Cuando Marlon Brando protagonizó Salvaje en 1953, los jóvenes parecieron enloquecer con la estética de pantalón vaquero y chupa de cuero. El tejano ya era una prenda habitual en Europa, (lo habían traído, de hecho, los soldados americanos, que lo vestían de manera frecuente cuando no llevaban su uniforme de guerra) pero fue entonces, con Brando convirtiendo en mediática la leyenda de los moteros, cuando el ‘jean’ se convirtió en sinónimo de insurrección. Lo prohibieron en algunos colegios por incitar a las revueltas y, por eso, durante los años 60 se resucitó para convertirlo en el símbolo de la contracultura.
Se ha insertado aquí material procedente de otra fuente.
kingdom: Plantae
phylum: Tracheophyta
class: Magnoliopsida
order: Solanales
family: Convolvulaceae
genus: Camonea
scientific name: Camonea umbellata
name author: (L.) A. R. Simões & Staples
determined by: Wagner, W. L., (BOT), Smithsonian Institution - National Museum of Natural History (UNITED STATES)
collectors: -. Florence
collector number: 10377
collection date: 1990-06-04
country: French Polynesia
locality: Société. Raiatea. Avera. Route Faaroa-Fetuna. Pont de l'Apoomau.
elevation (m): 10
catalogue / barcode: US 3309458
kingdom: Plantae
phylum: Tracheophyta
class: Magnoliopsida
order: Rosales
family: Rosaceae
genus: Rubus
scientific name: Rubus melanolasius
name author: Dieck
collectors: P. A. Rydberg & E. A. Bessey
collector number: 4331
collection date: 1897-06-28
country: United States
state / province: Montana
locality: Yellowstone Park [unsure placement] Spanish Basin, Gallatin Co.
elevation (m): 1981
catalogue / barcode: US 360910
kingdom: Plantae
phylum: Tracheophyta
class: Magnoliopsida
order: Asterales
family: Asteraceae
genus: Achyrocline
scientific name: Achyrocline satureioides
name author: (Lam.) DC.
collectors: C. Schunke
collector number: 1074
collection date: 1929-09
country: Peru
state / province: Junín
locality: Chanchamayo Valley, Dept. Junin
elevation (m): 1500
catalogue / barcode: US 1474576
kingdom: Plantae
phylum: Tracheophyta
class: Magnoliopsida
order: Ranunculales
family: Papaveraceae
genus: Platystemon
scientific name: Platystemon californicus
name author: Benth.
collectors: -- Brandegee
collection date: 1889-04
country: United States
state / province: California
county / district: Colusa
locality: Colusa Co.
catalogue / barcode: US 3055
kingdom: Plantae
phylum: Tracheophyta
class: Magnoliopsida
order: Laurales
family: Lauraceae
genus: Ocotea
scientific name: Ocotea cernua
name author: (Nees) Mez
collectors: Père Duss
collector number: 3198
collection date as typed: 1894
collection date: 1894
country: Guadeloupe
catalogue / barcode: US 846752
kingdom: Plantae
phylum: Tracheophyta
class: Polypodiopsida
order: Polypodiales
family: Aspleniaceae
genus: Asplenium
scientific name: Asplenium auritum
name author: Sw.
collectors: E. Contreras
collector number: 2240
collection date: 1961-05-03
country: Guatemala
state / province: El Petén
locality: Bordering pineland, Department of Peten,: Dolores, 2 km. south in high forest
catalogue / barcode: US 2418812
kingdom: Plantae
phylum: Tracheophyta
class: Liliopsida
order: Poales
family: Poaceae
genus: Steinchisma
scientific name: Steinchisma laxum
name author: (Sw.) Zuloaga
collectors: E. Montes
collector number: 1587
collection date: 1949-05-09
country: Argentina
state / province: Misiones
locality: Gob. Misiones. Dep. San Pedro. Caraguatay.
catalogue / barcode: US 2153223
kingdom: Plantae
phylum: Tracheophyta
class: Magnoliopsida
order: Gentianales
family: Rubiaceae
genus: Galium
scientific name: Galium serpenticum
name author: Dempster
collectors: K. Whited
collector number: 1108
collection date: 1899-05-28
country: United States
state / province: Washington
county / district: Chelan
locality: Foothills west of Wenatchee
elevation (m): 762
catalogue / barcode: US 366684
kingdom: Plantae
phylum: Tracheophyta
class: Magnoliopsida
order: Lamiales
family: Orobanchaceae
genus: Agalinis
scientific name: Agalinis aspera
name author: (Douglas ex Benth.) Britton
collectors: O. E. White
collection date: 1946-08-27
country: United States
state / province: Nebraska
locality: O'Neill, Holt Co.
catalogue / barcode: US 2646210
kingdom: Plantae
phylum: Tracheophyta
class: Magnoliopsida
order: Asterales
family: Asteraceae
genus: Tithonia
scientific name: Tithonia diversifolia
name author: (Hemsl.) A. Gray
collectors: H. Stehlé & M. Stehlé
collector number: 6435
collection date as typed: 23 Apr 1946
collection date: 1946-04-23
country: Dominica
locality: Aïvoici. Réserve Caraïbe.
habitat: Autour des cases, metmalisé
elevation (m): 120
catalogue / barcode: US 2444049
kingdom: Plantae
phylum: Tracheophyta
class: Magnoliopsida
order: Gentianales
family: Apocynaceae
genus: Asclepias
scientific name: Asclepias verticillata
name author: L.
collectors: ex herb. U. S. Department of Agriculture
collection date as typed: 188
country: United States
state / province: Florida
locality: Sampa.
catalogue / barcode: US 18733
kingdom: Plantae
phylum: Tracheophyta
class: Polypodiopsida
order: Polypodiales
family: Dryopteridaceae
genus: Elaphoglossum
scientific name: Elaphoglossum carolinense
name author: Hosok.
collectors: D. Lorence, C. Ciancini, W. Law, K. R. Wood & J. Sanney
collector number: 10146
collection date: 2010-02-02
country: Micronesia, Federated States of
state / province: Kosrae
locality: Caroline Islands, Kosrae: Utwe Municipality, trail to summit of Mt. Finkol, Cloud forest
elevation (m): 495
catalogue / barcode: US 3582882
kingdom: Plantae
Martin Luther King (a la izquierda) y el reverendo Ralph Abernathy, durante la marcha a Selma. FOTO: GETTY
Los hippies llevaban vaqueros, en su mayoría customizados con parches estampados con mensajes políticos. Pero, aunque a ellos se debe buena parte del mérito en su popularización real, no todo el rédito es suyo. Como explican en Riveted, las enormes manifestaciones por los derechos civiles que se sucedieron durante la década tenían el vaquero como código de vestimenta implícito. Los afrodescendientes (incluido el propio Martin Luther King) lucían petos y pantalones vaqueros para mostrar respeto a sus antepasados esclavos que lo fabricaban y lo vestían como uniforme y a los miles de obreros que seguían portándolos en las fábricas del sur. No es de extrañar, por tanto, que la cultura hip hop de finales de los ochenta volviera a popularizarlos, esta vez muy anchos y caídos, en señal, otra vez, de protesta por las encarcelaciones racistas (en el uniforme carcelario están prohibidos los cinturones). La prenda más democrática y usada del mundo fue y continúa siendo un icono cultural, pero, como casi cualquier icono cultural, la leyenda de cómo se construyó es precisamente eso, una leyenda.